- **Descripción del ejercicio**:
En el texto sobre la radio y el salón de discos, ¿por qué dice el autor que es mejor ser presas de las locuras momentáneas que depara una nota o un acorde? Explícalo en una a tres oraciones.

=== Texto mostrado ===

LA RADIO O LA PREFIGURACIÓN DEL PARAÍSO
En abril de 2004, un tímido muchacho entró por primera vez a uno de esos recintos que fácilmente podrían prefigurar el paraíso. Si para Jorge Luis Borges la felicidad tenía la forma de una biblioteca, no podría decirse menos de un salón repleto de discos. Y es que frente a la música toda palabra sobra y es un remedo vano de una belleza que no puede ser descifrada y que en buena hora no puede serlo. Esos discos, y sobre todo el recinto donde reposan, no necesitan de mi comentario pero muchos de ellos son causa directa de algunos de los momentos más gratos de los que tengo memoria. Y gratos porque hay allí algo que ha sido arrebatado al tiempo que todo desgasta y consume. Esa materia inaprehensible de la que está hecha la música, que es tiempo en su estado puro, no admite nuestro juicio y por ello, mejor ser presas, así sin más, de las locuras momentáneas que nos depara una nota o un acorde.

=== Información mostrada ===

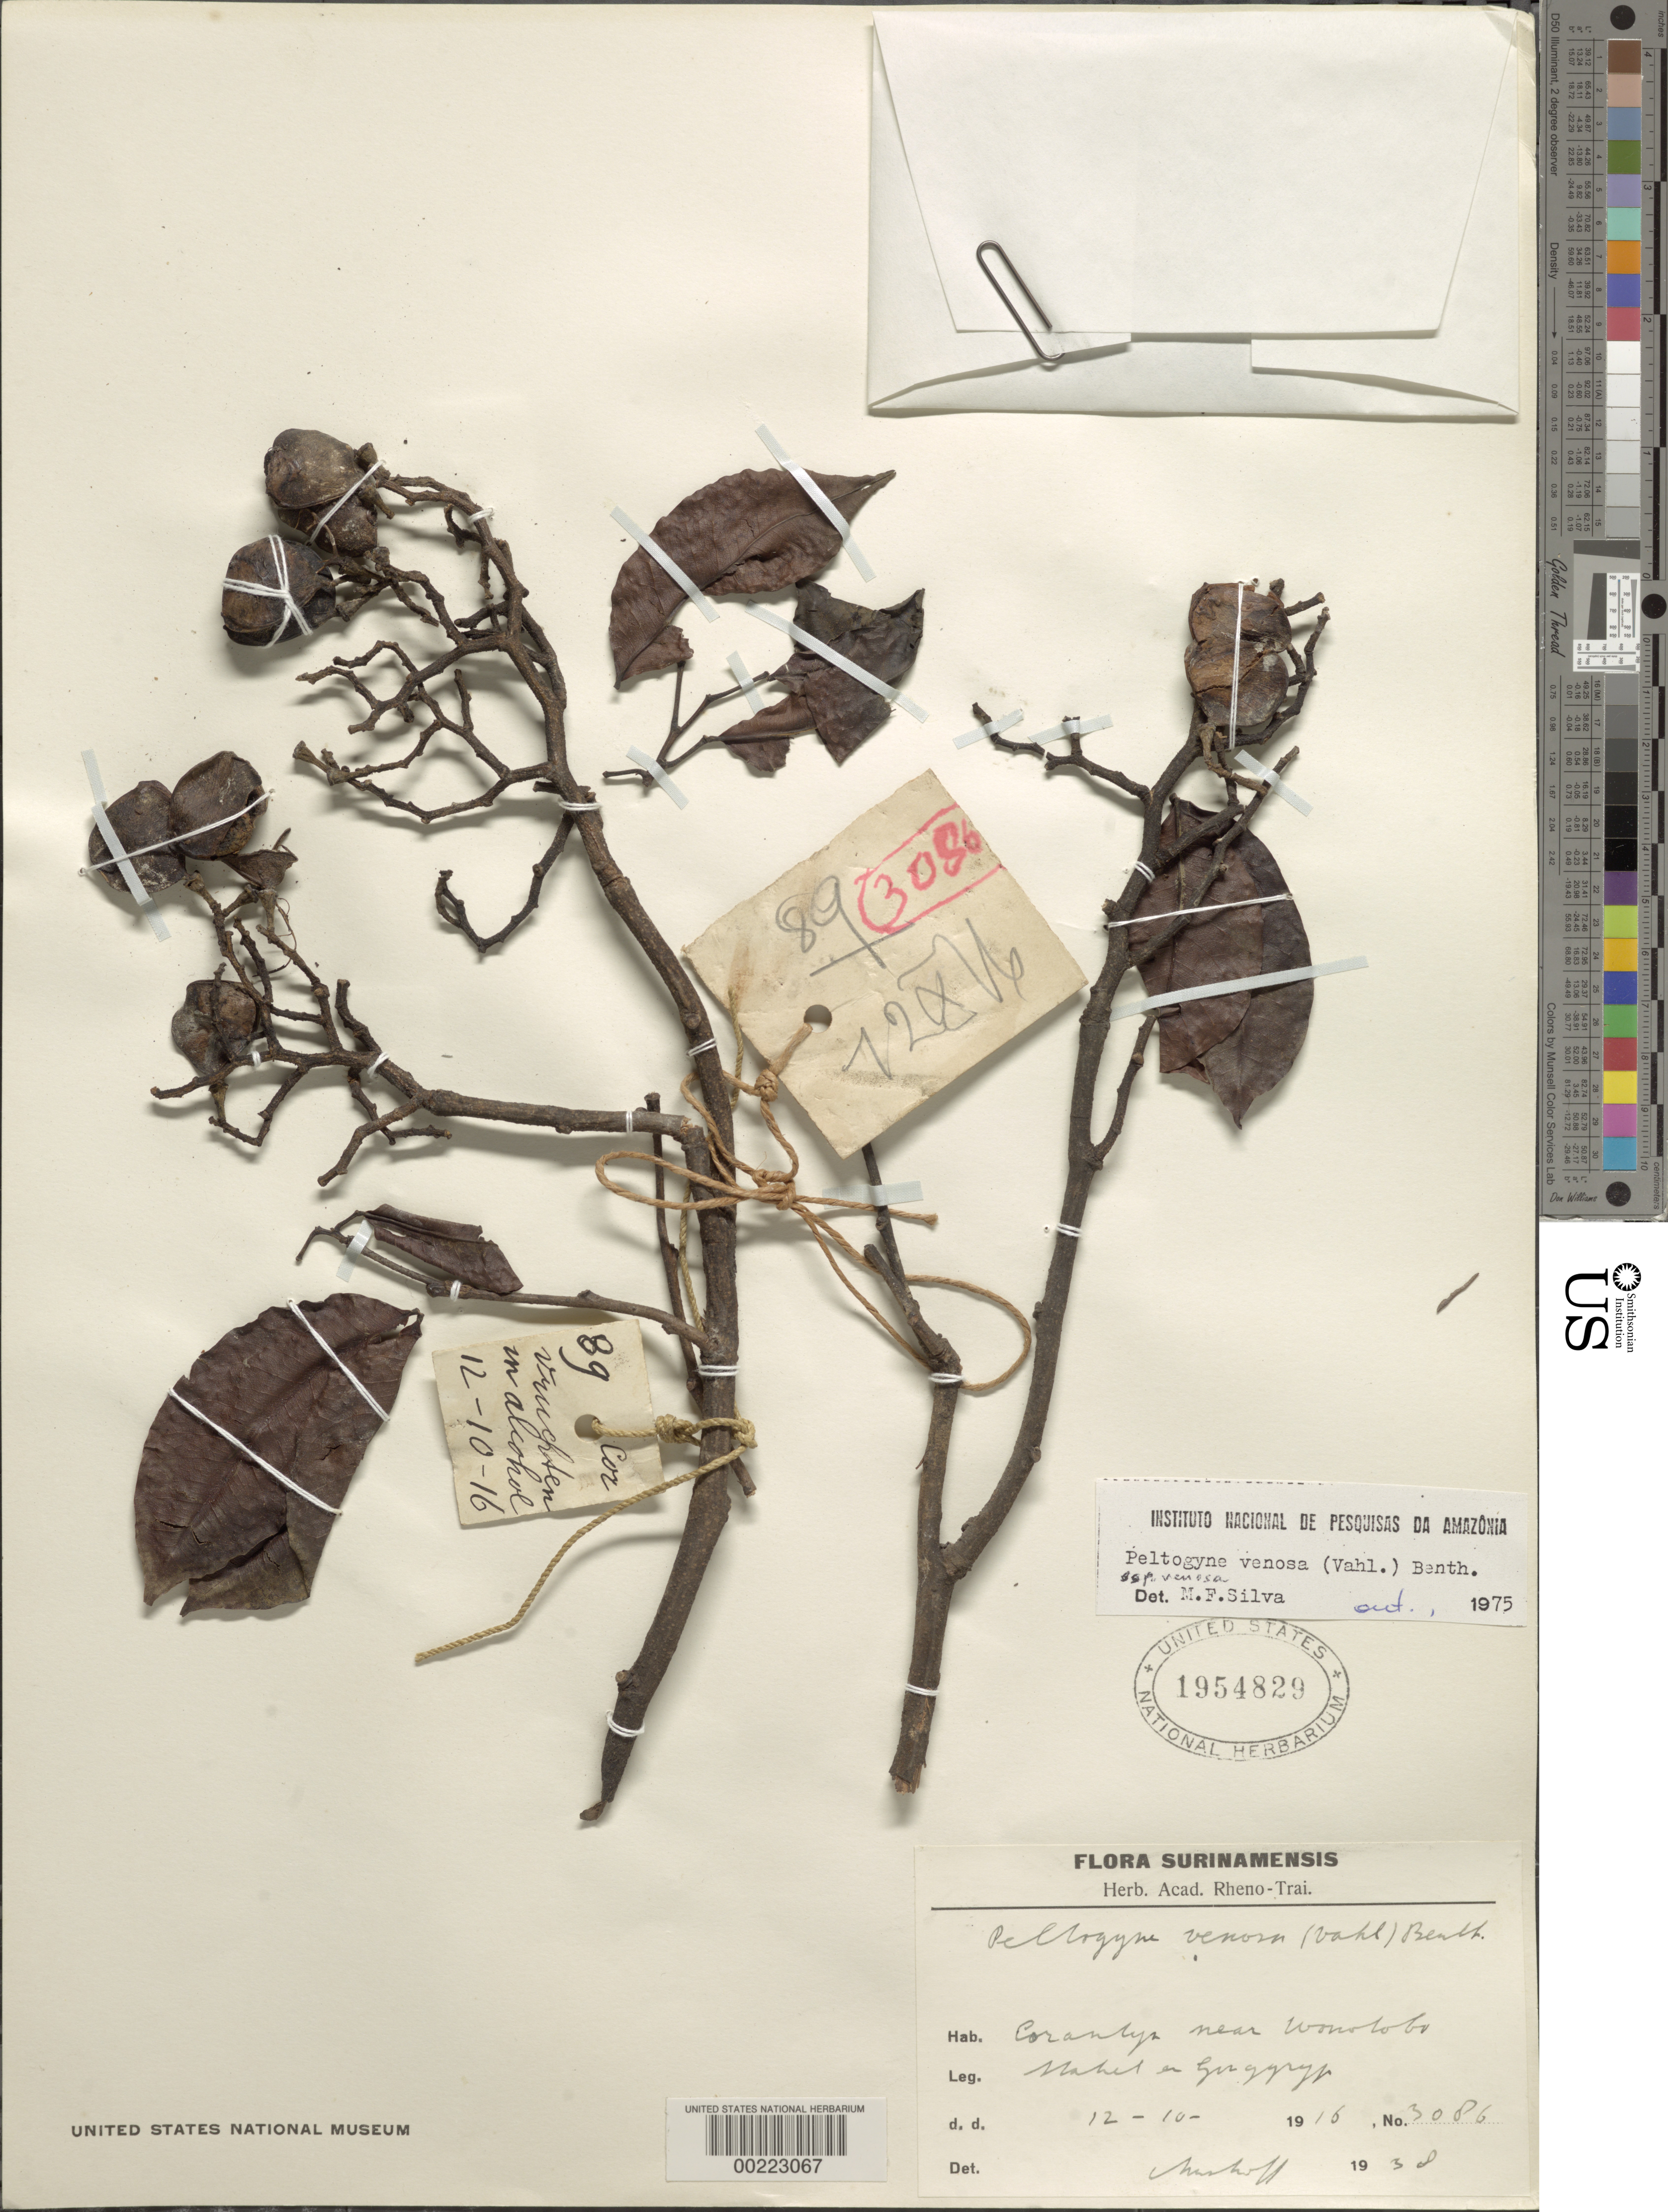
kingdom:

===

- **Respuesta**:
Porque la música, esa materia inaprehensible que es tiempo en su estado puro, no admite nuestro juicio. Por eso conviene dejarse llevar por ella, así sin más.